Spring scenery by the lake is good, so you can go to the temple to worship the sages.
Everyone is pregnant with five mountains, and the cold window is accompanied by a long night.
Throughout thousands of miles, the world is Suzhou and Hangzhou.
Let's start with rhyme.
According to the Five Laws, there are not many phonological errors, only two:
First, the second rhyme "Xiang" belongs to "Twenty-two Yang" and the rest belongs to "Seven Yang";
The second is the word "ju" in the second sentence. The metrical requirement is pouting, and this word is always pronounced flat.
It is not difficult to use pingyun water. The general rhyme of your poem is "Qiyang", so you must put all the rhyming words in this rhyme. The full text of "Seven Yang":
Yang Yang Xiangguangchang Changtang Zhuangchang Cang Yangyang Yangyang Chuang Fang Fangliang Niang Zhuang Huang Cang Zhuang Xiang Xiang Xiang Xiang Xiang Chuang Forgotten Wang Taste Compensation Gun Fang Lang Tang Kuang Kang Cang Kuang Huang Hang Xiang Liang Hang Xiang Qiang Qingjiang River.
Let's talk about confrontation
Rhyme should at least be couplets and necklaces, but your whole poem is not couplets.
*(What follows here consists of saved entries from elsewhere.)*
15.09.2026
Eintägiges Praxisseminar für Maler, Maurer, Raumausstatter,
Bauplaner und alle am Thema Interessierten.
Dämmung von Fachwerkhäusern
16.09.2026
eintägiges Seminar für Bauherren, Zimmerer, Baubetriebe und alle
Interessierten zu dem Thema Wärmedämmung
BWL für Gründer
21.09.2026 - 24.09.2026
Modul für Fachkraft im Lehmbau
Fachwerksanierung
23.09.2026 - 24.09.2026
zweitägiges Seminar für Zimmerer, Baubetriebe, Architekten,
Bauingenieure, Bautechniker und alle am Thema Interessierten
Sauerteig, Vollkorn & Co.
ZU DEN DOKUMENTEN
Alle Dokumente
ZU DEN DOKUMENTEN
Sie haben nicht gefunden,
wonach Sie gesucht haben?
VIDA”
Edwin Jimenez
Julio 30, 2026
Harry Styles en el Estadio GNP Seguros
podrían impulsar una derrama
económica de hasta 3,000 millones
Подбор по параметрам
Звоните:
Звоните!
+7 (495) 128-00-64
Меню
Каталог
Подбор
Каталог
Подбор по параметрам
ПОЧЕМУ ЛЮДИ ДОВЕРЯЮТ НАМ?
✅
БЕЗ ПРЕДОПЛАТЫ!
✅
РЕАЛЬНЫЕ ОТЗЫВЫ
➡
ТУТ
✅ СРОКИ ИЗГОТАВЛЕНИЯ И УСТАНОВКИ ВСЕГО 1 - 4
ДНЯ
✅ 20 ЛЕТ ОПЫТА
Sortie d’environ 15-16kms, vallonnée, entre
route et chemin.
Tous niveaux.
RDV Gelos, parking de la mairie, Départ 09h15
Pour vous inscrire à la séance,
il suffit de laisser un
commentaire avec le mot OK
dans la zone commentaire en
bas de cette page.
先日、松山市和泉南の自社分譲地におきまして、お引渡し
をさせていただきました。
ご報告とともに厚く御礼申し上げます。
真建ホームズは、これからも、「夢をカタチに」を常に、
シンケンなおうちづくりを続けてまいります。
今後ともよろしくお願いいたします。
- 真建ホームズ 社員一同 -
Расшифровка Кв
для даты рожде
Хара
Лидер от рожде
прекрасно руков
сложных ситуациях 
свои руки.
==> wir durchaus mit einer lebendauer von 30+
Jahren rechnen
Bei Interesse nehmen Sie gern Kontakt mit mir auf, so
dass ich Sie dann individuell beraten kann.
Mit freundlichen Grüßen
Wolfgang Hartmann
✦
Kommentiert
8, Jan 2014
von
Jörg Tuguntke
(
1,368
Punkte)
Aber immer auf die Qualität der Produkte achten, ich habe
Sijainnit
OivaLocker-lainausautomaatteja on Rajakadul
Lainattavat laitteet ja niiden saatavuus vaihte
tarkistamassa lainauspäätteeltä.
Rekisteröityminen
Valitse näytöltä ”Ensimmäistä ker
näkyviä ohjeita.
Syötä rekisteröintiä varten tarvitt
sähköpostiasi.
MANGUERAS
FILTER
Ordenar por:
This must change. For example, "the lakeside is beautiful in spring, and the temple is respectful to the virtuous", with a subject-predicate sentence in front and a conjunction sentence behind it, which is not antagonistic. If you change it to "view the lake, visit the temple and respect the sage", it is a serial sentence, which runs counter to it.
As for the content of poetry, I won't comment, because poetry is the poet's own expression of emotion, and each has its own advantages.